Nimbolide inhibits NLRP3 inflammasome activation via blocking NEK7-NLRP3 interaction and alleviates sepsis-induced lung injury

Background: Sepsis-associated acute lung injury (ALI) remains a critical clinical challenge with limited therapeutic options. The NLRP3 inflammasome drives pathological inflammation in ALI, yet clinical translation of existing inhibitors is hindered by toxicity. Natural products offer safer alternatives, but their mechanisms in targeting NLRP3 assembly are poorly defined.

Methods: We screened a natural compound library for NLRP3 inhibitors using LPS/nigericin-stimulated murine peritoneal macrophages, measuring IL-1β release by ELISA. Mechanistic studies included immunoprecipitation (NEK7-NLRP3/ASC-NLRP3 interactions), ASC oligomerization/speck formation assays, DARTS, CETSA, and molecular docking. In vivo efficacy was evaluated in LPS-induced ALI and endotoxemia mouse models (histopathology, cytokine analysis, immunoblotting).

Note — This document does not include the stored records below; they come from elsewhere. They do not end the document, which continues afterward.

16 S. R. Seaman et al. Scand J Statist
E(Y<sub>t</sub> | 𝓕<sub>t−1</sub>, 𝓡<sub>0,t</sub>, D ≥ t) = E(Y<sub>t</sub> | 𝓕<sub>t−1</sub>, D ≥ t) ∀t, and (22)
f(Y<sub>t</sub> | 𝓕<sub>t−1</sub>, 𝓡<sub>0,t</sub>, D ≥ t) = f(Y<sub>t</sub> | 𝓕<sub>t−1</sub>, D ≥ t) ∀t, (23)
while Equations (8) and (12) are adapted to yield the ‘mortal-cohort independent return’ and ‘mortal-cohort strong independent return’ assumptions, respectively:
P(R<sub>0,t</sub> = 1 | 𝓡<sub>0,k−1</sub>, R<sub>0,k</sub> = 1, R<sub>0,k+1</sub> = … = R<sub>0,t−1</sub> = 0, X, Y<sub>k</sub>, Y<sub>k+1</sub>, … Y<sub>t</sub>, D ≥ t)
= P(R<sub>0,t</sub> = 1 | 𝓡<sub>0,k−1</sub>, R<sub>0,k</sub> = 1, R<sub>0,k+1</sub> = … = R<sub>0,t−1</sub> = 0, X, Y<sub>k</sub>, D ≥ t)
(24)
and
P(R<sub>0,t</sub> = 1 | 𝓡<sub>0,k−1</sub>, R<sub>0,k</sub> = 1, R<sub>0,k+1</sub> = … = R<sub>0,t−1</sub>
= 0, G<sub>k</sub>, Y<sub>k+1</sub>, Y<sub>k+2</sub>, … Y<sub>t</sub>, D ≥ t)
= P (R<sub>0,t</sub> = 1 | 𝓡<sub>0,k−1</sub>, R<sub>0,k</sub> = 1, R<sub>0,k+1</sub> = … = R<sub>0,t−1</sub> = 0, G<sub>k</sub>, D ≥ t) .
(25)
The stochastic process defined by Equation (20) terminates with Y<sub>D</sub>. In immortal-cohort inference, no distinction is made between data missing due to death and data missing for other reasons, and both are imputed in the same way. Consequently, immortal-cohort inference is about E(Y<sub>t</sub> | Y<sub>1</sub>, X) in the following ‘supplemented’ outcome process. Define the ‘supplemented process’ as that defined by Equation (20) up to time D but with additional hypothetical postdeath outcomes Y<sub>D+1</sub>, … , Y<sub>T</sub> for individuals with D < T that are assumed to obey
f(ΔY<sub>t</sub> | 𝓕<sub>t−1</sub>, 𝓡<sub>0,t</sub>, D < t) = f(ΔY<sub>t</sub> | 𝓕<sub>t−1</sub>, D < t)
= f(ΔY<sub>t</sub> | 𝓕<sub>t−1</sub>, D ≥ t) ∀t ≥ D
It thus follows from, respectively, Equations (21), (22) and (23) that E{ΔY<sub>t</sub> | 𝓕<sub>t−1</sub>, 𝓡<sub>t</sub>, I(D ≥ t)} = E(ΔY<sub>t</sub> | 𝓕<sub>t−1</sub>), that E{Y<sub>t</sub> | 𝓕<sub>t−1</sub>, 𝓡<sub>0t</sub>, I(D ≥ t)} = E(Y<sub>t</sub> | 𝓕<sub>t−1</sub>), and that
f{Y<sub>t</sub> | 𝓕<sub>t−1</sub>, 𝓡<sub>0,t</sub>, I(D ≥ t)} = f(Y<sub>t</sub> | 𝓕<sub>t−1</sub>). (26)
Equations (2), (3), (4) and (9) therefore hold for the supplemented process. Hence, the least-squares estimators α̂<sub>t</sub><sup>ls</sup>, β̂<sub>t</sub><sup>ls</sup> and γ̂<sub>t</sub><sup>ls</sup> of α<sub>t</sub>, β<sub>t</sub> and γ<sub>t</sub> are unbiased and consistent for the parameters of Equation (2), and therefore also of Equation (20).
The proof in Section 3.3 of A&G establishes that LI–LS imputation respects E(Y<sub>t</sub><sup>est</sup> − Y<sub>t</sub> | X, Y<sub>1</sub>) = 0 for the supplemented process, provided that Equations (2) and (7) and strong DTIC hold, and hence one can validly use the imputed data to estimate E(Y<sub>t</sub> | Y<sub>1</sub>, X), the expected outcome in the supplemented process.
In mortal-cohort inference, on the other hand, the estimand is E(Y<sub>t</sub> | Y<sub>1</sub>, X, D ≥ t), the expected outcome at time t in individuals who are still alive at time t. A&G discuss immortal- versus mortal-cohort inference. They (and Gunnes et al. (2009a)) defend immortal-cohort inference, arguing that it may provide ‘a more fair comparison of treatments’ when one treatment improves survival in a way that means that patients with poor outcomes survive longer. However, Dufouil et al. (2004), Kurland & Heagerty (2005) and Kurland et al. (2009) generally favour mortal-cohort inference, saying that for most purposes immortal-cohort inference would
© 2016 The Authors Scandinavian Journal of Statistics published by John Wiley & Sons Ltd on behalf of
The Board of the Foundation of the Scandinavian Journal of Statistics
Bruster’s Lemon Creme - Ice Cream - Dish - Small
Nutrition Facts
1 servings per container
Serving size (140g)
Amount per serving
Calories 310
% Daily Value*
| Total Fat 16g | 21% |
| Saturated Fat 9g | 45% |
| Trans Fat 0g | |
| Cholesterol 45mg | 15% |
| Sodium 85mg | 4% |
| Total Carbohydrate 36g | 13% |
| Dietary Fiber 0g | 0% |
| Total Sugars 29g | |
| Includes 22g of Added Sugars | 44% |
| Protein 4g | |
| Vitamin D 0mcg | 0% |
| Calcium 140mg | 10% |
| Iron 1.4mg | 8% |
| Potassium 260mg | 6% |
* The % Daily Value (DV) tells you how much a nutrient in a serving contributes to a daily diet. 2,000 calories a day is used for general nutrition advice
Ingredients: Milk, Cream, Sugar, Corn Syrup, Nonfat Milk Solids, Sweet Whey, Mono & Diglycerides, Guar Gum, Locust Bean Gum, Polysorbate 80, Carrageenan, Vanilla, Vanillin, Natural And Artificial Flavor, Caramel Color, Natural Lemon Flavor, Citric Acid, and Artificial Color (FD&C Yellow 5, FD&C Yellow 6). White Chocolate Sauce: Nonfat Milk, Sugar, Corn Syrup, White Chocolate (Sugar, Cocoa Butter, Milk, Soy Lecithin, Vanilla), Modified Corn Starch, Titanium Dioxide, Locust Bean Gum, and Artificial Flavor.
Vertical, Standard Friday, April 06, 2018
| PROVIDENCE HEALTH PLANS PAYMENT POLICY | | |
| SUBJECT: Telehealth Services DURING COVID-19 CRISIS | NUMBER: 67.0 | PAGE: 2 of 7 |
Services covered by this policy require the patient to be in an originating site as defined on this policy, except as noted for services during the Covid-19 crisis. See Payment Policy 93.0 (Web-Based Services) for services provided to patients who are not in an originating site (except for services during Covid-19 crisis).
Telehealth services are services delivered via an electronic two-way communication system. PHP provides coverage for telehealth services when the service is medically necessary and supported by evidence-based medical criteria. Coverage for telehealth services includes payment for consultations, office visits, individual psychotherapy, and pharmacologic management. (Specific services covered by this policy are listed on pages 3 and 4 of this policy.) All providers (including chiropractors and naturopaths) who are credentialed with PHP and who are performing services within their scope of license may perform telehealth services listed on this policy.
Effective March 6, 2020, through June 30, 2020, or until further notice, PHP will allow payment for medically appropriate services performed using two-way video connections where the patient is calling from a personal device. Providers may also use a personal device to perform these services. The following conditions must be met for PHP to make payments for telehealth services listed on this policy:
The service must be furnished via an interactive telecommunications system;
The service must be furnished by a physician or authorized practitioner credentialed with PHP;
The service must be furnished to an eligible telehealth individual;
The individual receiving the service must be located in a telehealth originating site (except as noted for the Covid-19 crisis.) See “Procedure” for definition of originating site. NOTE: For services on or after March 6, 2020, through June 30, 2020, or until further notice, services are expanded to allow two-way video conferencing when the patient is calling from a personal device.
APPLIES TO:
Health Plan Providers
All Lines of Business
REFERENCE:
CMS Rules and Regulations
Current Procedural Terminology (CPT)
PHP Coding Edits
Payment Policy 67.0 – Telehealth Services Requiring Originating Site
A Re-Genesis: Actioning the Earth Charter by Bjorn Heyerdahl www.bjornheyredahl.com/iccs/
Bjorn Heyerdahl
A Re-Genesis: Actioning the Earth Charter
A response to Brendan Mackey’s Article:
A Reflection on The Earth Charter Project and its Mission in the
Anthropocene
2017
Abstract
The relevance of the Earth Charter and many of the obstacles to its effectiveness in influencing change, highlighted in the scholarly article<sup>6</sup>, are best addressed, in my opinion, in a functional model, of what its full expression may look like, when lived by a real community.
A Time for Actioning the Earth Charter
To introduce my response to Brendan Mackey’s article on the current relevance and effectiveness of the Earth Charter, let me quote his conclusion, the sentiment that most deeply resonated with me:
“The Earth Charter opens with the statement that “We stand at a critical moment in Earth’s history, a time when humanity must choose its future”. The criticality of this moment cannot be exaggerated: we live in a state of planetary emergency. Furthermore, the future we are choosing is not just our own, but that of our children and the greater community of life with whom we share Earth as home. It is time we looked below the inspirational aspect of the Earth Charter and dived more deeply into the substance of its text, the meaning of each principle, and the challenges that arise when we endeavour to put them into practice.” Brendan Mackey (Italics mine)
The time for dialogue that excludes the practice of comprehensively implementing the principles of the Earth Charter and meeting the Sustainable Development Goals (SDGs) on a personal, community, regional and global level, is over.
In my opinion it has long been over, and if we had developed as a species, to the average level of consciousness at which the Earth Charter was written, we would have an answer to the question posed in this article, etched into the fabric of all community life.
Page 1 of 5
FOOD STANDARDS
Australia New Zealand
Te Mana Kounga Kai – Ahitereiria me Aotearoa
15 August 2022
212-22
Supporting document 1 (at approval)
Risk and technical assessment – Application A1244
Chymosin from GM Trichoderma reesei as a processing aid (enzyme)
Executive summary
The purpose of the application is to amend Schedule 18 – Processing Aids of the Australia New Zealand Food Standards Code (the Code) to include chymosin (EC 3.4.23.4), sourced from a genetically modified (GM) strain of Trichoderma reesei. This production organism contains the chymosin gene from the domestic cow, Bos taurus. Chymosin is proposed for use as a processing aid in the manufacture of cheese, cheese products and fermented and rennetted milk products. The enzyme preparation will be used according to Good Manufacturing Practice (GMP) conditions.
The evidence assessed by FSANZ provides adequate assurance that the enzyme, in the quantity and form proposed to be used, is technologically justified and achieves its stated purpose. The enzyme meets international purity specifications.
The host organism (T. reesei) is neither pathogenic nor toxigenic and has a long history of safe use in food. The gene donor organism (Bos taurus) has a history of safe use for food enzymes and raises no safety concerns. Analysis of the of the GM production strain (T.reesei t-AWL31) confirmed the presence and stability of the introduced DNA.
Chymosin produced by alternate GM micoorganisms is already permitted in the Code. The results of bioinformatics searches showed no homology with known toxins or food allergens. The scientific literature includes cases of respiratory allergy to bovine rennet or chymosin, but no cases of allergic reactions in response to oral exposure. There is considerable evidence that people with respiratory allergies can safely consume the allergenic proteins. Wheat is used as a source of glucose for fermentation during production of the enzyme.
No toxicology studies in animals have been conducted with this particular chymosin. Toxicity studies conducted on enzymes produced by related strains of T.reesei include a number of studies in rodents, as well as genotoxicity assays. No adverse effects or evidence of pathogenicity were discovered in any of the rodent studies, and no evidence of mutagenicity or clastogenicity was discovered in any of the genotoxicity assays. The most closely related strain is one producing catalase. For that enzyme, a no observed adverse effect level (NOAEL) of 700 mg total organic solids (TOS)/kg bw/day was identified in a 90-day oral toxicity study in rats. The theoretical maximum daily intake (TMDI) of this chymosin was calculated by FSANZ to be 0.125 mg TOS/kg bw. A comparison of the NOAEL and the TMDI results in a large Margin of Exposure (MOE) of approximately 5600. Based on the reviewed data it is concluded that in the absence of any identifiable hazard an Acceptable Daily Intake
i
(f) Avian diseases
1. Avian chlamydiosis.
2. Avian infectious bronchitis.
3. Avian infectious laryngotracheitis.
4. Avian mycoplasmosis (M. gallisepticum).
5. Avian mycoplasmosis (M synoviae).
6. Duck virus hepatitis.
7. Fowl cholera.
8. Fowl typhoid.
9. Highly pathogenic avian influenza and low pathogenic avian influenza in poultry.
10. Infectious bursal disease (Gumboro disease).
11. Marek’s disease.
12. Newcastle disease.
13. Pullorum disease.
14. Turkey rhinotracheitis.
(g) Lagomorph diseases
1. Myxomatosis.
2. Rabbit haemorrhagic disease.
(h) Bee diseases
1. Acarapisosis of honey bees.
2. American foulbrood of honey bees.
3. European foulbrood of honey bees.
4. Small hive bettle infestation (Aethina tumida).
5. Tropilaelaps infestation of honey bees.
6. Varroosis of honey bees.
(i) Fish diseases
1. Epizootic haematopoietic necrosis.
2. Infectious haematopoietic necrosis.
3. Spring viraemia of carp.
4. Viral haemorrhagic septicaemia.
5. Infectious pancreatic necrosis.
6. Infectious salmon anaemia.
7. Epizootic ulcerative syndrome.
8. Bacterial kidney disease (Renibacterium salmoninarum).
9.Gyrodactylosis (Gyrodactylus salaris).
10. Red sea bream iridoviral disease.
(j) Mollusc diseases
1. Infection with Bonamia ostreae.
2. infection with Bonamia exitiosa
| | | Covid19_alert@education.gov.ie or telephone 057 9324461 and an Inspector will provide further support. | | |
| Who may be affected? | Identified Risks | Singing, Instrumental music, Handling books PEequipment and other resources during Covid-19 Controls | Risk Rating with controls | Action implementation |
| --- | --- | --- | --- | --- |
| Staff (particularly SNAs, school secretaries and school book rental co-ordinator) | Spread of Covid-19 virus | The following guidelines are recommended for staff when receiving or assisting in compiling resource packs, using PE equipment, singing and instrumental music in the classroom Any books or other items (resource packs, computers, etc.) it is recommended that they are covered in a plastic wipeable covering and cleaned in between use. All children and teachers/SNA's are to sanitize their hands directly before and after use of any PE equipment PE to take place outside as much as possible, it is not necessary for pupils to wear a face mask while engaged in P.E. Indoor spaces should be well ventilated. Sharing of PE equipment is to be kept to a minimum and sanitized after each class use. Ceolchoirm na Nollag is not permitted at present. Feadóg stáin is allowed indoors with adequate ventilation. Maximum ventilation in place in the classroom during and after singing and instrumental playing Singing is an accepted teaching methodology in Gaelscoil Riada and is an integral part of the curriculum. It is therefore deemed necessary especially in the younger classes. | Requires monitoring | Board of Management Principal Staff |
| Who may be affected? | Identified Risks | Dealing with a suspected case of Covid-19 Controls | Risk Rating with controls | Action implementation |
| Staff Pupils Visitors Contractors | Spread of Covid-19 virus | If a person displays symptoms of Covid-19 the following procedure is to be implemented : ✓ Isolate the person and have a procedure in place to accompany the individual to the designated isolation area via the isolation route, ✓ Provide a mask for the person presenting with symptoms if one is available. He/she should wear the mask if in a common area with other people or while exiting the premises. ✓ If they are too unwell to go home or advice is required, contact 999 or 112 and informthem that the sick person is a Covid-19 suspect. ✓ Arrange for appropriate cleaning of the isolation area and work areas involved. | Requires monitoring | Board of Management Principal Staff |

Results: Nimbolide was identified as a potent NLRP3 Inhibitor. It dose-dependently suppressed IL-1β secretion and Caspase-1/GSDMD cleavage in murine/human (THP-1) macrophages, without affecting AIM2/NLRC4 inflammasomes or TNF-α production. Mechanistically, Nimbolide disrupted NEK7-NLRP3 binding and ASC oligomerization, thereby blocking NLRP3 inflammasome assembly. Further investigations revealed that Nimbolide enhanced the thermal stability of NLRP3 as demonstrated by the cell thermal shift assay (CETSA), conferred protease resistance as evidenced by the drug affinity responsive target stability (DARTS) assay, and exhibited high-affinity binding to NLRP3 with a binding energy of -7.62 kcal/mol through molecular docking studies. These results collectively suggest that Nimbolide can directly bind to NLRP3. In vivo, Nimbolide reduced pulmonary IL-1β levels, suppressed GSDMD cleavage, and attenuated lung injury pathology.

Conclusion: Nimbolide is a new natural inhibitor that selectively targets the NLRP3 interface and block NLRP3 inflammasome activation, offering a promising therapeutic strategy for NLRP3-driven inflammatory disorders like sepsis-associated ALI.

Acute lung injury; NLRP3 inflammasome; Nimbolide; Sepsis.